>> BEGIN Extracted data

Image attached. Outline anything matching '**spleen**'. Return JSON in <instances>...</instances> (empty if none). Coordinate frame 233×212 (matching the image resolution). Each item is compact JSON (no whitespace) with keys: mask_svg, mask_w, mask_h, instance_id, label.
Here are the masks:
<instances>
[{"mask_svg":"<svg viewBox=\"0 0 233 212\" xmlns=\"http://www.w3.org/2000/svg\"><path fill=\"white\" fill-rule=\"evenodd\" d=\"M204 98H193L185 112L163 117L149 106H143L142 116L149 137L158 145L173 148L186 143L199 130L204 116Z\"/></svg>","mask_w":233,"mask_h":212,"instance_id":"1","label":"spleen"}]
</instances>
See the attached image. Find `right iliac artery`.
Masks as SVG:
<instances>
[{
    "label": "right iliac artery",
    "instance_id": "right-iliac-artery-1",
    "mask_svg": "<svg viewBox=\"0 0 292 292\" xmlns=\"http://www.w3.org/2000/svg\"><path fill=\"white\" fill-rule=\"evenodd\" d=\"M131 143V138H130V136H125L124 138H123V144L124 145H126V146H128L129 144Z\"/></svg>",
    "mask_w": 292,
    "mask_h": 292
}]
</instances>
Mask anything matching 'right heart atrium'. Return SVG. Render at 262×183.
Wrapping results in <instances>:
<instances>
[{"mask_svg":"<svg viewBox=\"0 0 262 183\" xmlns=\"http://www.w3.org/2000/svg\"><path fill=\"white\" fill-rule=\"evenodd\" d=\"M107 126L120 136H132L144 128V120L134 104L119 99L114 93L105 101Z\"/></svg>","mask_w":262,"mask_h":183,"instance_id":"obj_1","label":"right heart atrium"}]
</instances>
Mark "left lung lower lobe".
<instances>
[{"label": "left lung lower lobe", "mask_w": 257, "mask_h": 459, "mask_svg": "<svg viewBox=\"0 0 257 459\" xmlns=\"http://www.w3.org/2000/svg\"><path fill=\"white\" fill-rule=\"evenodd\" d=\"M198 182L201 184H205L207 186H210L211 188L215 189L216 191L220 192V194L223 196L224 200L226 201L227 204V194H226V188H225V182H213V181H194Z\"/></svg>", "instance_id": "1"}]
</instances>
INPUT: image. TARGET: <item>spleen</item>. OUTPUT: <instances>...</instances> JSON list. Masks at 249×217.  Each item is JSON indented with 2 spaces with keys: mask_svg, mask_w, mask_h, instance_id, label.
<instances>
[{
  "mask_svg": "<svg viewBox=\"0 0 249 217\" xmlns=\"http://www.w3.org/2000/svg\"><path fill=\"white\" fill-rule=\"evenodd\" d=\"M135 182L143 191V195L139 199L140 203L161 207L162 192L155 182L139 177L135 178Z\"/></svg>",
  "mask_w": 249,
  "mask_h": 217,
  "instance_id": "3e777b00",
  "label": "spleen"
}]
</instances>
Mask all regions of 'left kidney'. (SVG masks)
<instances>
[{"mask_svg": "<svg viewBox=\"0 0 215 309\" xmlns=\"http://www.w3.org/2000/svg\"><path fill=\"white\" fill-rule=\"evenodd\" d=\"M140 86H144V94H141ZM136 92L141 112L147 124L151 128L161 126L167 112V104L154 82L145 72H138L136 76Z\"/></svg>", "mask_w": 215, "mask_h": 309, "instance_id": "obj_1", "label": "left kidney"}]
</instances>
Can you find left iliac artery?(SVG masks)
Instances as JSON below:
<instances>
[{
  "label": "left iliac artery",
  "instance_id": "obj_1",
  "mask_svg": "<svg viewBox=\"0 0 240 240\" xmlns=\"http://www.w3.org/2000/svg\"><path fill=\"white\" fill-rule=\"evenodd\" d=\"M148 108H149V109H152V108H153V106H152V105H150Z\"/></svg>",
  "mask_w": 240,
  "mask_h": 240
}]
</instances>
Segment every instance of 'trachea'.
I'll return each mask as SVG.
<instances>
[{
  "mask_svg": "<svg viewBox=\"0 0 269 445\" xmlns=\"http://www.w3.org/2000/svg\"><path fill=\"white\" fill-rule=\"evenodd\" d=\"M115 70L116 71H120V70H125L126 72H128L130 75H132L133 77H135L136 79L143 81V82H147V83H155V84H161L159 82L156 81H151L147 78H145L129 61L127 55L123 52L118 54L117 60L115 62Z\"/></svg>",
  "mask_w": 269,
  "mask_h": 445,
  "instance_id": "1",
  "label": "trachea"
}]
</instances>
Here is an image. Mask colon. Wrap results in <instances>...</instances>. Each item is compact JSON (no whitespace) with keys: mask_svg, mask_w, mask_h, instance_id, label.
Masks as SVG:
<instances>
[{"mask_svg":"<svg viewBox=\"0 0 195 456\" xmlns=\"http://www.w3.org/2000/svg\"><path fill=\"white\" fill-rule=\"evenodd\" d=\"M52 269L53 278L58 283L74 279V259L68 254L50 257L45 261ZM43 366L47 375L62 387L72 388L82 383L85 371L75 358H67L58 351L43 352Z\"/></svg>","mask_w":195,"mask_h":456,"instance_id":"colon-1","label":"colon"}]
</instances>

>> END Extracted data

> [Work required]
From the records above, list every line that contains the string "artery" and leave out all other lines.

> [Response to the exercise]
See the attached image. Find `right iliac artery`.
    "label": "right iliac artery",
    "instance_id": "right-iliac-artery-1",
Can you find left iliac artery?(SVG masks)
  "label": "left iliac artery",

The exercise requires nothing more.